> Work required
What is needed is an exact copy of the records below, without the pictures.
Records for processing START
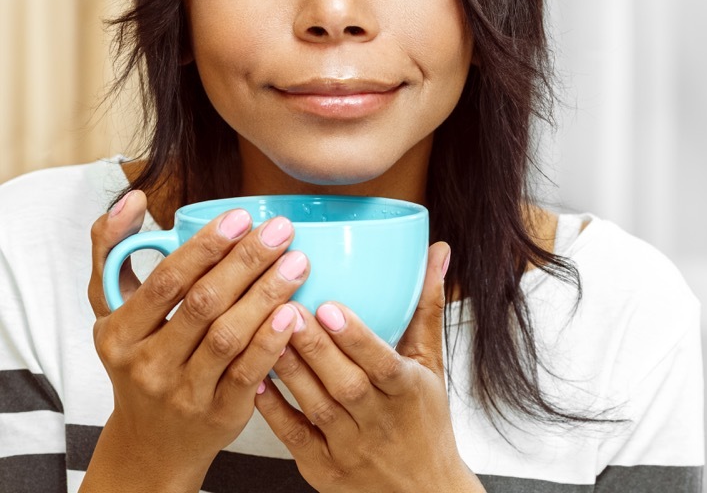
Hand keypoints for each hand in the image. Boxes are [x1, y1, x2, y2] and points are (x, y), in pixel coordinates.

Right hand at [82, 190, 308, 490]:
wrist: (152, 440)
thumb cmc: (139, 357)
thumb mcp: (112, 309)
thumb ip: (112, 250)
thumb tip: (132, 197)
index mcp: (120, 332)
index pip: (166, 281)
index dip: (205, 247)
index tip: (241, 217)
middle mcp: (147, 364)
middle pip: (203, 305)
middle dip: (246, 262)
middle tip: (281, 230)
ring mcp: (184, 392)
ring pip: (229, 337)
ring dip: (266, 295)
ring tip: (298, 262)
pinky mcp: (219, 413)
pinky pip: (249, 373)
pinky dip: (272, 342)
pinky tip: (295, 313)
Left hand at [256, 242, 483, 492]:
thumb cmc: (426, 423)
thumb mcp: (433, 365)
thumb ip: (428, 307)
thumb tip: (438, 253)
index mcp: (408, 393)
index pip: (384, 364)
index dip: (357, 338)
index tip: (332, 308)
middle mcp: (379, 422)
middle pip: (345, 384)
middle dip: (314, 348)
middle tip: (287, 308)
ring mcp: (349, 447)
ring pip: (315, 407)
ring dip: (290, 371)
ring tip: (265, 333)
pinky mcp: (321, 467)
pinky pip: (293, 436)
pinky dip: (273, 409)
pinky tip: (256, 380)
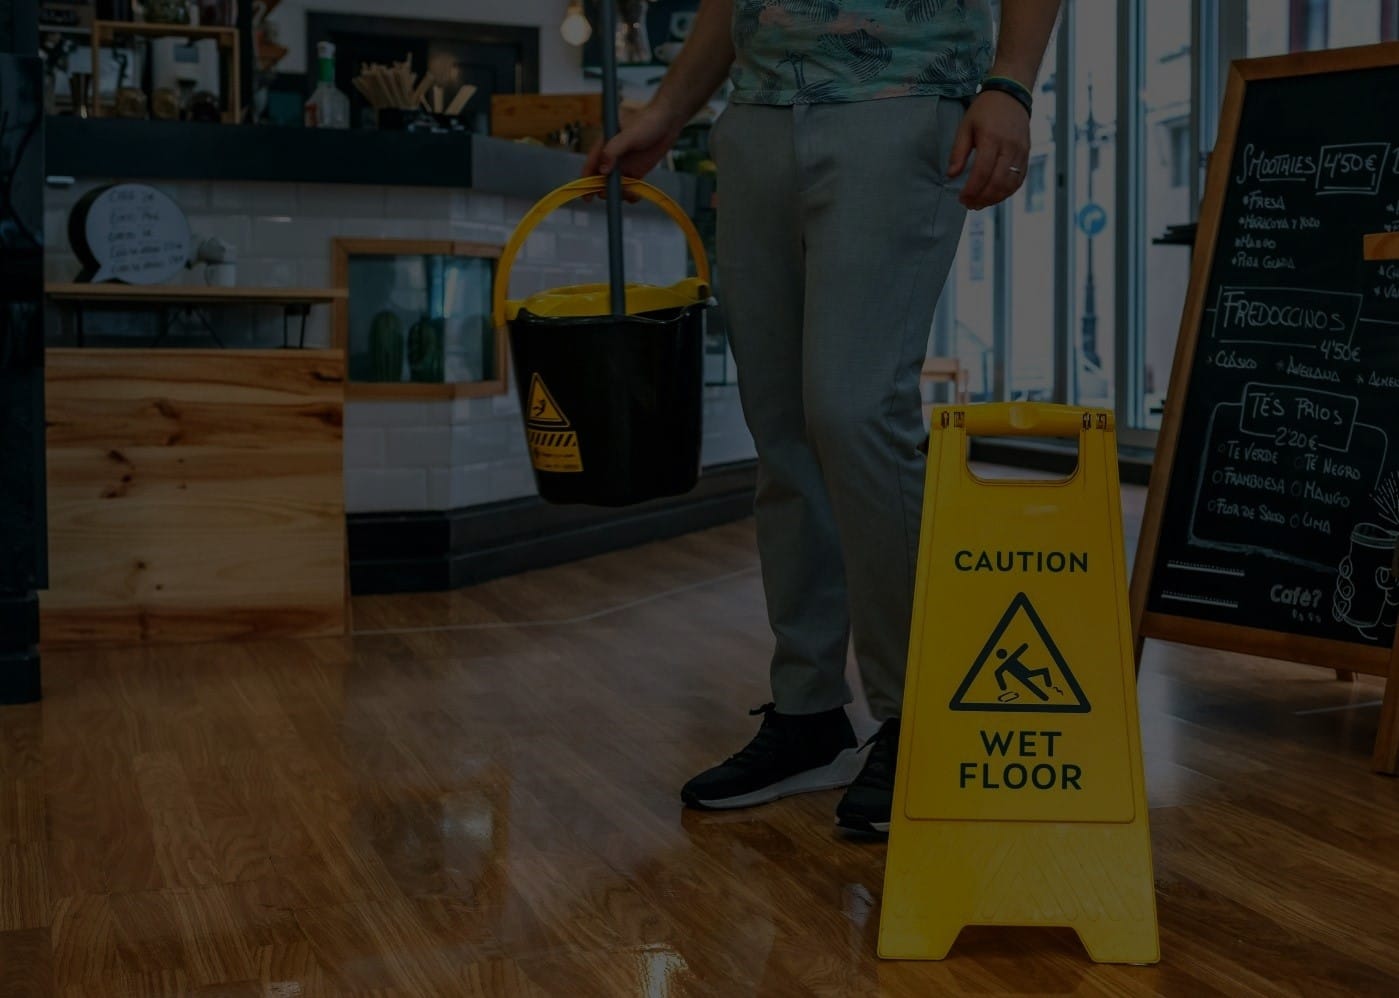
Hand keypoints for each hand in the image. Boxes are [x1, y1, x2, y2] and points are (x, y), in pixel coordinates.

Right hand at [582, 102, 683, 200]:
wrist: (668, 121)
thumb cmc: (646, 121)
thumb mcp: (629, 135)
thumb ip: (614, 150)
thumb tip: (602, 170)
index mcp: (604, 145)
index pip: (591, 165)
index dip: (586, 181)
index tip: (587, 198)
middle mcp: (612, 157)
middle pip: (600, 179)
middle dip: (604, 190)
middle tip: (614, 194)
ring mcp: (624, 165)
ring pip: (615, 186)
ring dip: (620, 194)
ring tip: (630, 193)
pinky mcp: (636, 171)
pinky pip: (629, 187)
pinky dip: (631, 194)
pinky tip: (636, 194)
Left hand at [947, 90, 1031, 210]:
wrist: (1010, 94)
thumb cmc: (986, 110)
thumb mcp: (965, 127)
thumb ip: (958, 152)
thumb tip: (951, 175)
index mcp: (992, 139)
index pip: (982, 173)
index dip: (971, 190)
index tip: (962, 198)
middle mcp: (1009, 147)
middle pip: (997, 182)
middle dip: (982, 198)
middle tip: (969, 204)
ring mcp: (1021, 151)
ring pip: (1010, 184)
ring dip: (995, 198)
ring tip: (980, 203)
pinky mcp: (1027, 154)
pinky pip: (1019, 179)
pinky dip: (1007, 191)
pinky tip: (995, 195)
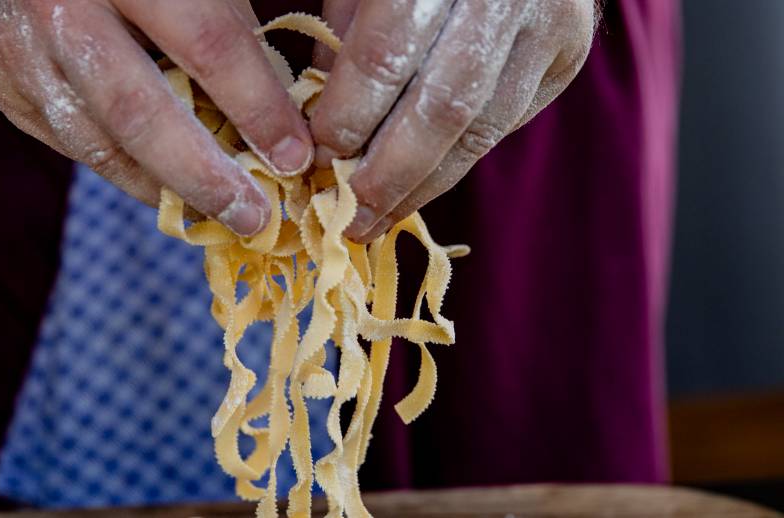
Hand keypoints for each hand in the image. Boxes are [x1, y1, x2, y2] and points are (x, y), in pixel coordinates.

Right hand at [0, 0, 314, 235]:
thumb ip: (232, 39)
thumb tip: (279, 128)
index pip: (206, 46)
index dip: (257, 107)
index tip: (295, 158)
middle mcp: (60, 8)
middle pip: (139, 113)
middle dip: (205, 175)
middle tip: (253, 217)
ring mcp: (20, 52)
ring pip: (100, 145)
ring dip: (169, 188)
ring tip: (220, 212)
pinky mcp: (4, 87)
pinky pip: (78, 147)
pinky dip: (130, 171)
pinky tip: (169, 186)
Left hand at [311, 0, 596, 241]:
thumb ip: (345, 34)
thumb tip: (316, 123)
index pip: (385, 56)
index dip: (348, 116)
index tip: (318, 158)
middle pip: (443, 109)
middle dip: (389, 175)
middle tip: (350, 218)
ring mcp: (549, 24)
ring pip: (481, 129)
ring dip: (424, 186)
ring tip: (379, 217)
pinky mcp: (570, 53)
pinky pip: (506, 123)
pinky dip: (457, 159)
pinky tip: (420, 183)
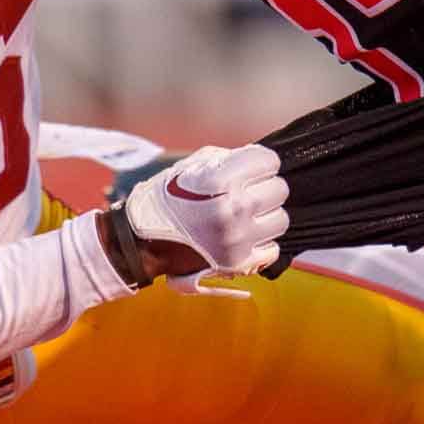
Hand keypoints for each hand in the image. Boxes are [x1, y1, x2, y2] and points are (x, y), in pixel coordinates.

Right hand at [113, 144, 287, 296]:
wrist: (143, 242)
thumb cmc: (167, 199)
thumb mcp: (192, 166)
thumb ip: (229, 160)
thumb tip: (259, 161)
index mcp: (220, 181)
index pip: (269, 161)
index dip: (260, 162)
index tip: (251, 168)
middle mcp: (232, 210)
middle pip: (279, 189)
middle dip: (264, 186)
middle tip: (248, 191)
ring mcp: (238, 239)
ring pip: (280, 219)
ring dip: (266, 215)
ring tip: (246, 215)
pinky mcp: (239, 264)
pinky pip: (272, 248)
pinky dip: (262, 242)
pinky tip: (244, 236)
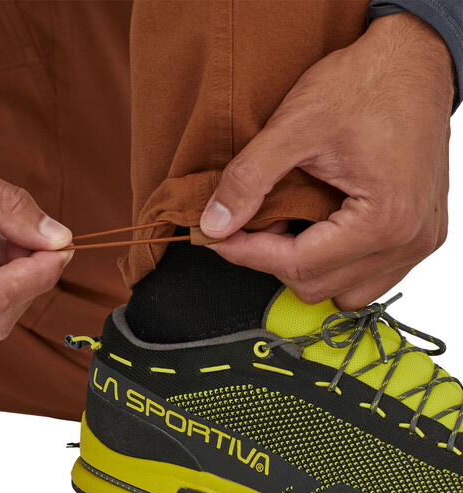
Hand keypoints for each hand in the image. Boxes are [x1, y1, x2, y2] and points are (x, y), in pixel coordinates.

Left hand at [200, 13, 453, 309]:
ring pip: (342, 292)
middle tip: (251, 225)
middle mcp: (409, 240)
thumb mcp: (294, 126)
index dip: (247, 253)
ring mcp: (418, 241)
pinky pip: (367, 277)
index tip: (218, 238)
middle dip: (273, 259)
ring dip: (305, 268)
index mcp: (385, 219)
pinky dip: (334, 265)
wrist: (413, 60)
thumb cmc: (366, 83)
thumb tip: (215, 224)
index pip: (298, 265)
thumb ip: (249, 180)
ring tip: (287, 228)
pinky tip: (318, 232)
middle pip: (317, 286)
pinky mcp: (419, 235)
Records for processing END
> Output of the exercise
Hand keypoints for each hand in the image. Boxes are [x1, y1, x2, y2] and points are (x, y), in pixel coordinates.

Right hand at [82, 190, 308, 490]:
wrist: (152, 440)
thumb cmc: (139, 357)
thumb mcp: (112, 309)
thumb ip: (112, 250)
thumb tip: (132, 197)
index mcp: (120, 332)
index pip: (166, 281)
index dip: (205, 247)
index tip: (241, 217)
middle mcp: (147, 364)
middle pip: (203, 305)
middle dip: (246, 262)
middle tip: (281, 230)
ring mcp: (184, 392)
ring pip: (229, 337)
ring dip: (266, 295)
ring tip: (298, 262)
pinky mcp: (219, 413)
pinky pip: (249, 373)
pinky dip: (272, 342)
pinky tip: (295, 313)
Left hand at [256, 242, 483, 492]:
thumb cmc: (426, 423)
thumb mcp: (433, 365)
thumb ip: (428, 307)
thumb tip: (438, 253)
index mcp: (408, 393)
index pip: (384, 364)
index dip: (357, 338)
index tip: (332, 308)
middle mcp: (379, 422)
middle pip: (345, 384)
middle dip: (314, 348)
middle tip: (287, 308)
ring mcp: (349, 447)
ring pip: (315, 407)
ring dip: (290, 371)
ring tip: (265, 333)
pinky mcp: (321, 467)
pinky pip: (293, 436)
pinky dip: (273, 409)
pinky tip: (256, 380)
Hand keypoints for each hand in the image. Boxes are [x1, y1, x2, y2] and points are (x, y), in pixel coordinates.

Right hand at [582, 102, 683, 200]:
wrist: (668, 121)
thumb cmc: (646, 121)
thumb mcp: (629, 135)
thumb ip: (614, 150)
thumb tip: (602, 170)
index mcp: (604, 145)
index pip: (591, 165)
index dip: (586, 181)
index tip: (587, 198)
middle mcp: (612, 157)
middle pip: (600, 179)
middle dip: (604, 190)
middle tip: (614, 194)
ring mcp: (624, 165)
ring pip: (615, 186)
ring dip: (620, 194)
ring tip: (630, 193)
pinky mcp: (636, 171)
pinky pip: (629, 187)
pinky dip: (631, 194)
pinky tip: (636, 194)
Left hand at [947, 90, 1031, 210]:
wrist: (1010, 94)
thumb cmc: (986, 110)
thumb mcp: (965, 127)
thumb ip: (958, 152)
thumb tip: (951, 175)
index mcp: (992, 139)
index pip: (982, 173)
index dip: (971, 190)
index tip: (962, 198)
middle mcp: (1009, 147)
middle pip: (997, 182)
middle dip: (982, 198)
middle tip: (969, 204)
ring mcp: (1021, 151)
ring pip: (1010, 184)
ring dip: (995, 198)
ring tip: (980, 203)
pinky mcp: (1027, 154)
pinky pip: (1019, 179)
pinky dip: (1007, 191)
pinky tip: (995, 195)
Hand keypoints for each hand in the image. Boxes are [x1, y1, x2, y2] and points are (x, y), in pixel coordinates.

Right hand at [0, 0, 314, 235]:
thumb ip: (232, 39)
thumb tip: (279, 128)
index pip: (206, 46)
index dip: (257, 107)
index tip: (295, 158)
middle mcp: (60, 8)
middle pip: (139, 113)
middle dip: (205, 175)
middle tip: (253, 217)
ring mcp: (20, 52)
ring pip: (100, 145)
ring dip: (169, 188)
ring tip: (220, 212)
pinky mcp: (4, 87)
pinky pip: (78, 147)
pinky dip: (130, 171)
pinky tip: (169, 186)
Left hand at [311, 0, 596, 241]:
thumb ip: (345, 34)
thumb tip: (316, 123)
index pip: (385, 56)
index dip: (348, 116)
index tip: (318, 158)
middle pip: (443, 109)
middle dip: (389, 175)
middle tip: (350, 218)
ring mcp: (549, 24)
ring pip: (481, 129)
ring dip: (424, 186)
ring tip: (379, 217)
pinky mcp: (570, 53)
pinky pip: (506, 123)
pinky dip: (457, 159)
pinky tip: (420, 183)
Hand keypoints for each hand in the image. Boxes are [x1, y1, x2, y2] and points are (x, y), in pixel coordinates.

Right hand at [113, 144, 287, 296]:
wrist: (143, 242)
thumb cmc: (167, 199)
thumb mcp: (192, 166)
thumb ip: (229, 160)
thumb tip: (259, 161)
index mcp: (220, 181)
index pip: (269, 161)
index dip: (260, 162)
index tip: (251, 168)
middle mcp: (232, 210)
middle pip: (279, 189)
middle dip: (264, 186)
middle tip: (248, 191)
ring mcp: (238, 239)
ring pip: (280, 219)
ring dip: (266, 215)
ring tip: (246, 215)
pinky mcp: (239, 264)
pinky pip: (272, 248)
pinky dip: (262, 242)
pinky tip: (244, 236)
Hand keypoints for each hand in the image. Boxes are [x1, y1, x2, y2] and points are (x, y), in pixel coordinates.

Left hand at [200, 13, 453, 309]:
ring pip: (342, 292)
middle tip: (251, 225)
middle mcp: (409, 240)
thumb mcp: (294, 126)
index dip: (247, 253)
ring mcp: (418, 241)
pinky pip: (367, 277)
index tip: (218, 238)
middle dip: (273, 259)
ring dip: (305, 268)
index mcp: (385, 219)
pinky dip: (334, 265)
wrist: (413, 60)
thumb cmc: (366, 83)
thumb tip: (215, 224)
index pip: (298, 265)
thumb ip: (249, 180)
ring tip: (287, 228)
pinky tip: (318, 232)
middle pip: (317, 286)
pinky mcp: (419, 235)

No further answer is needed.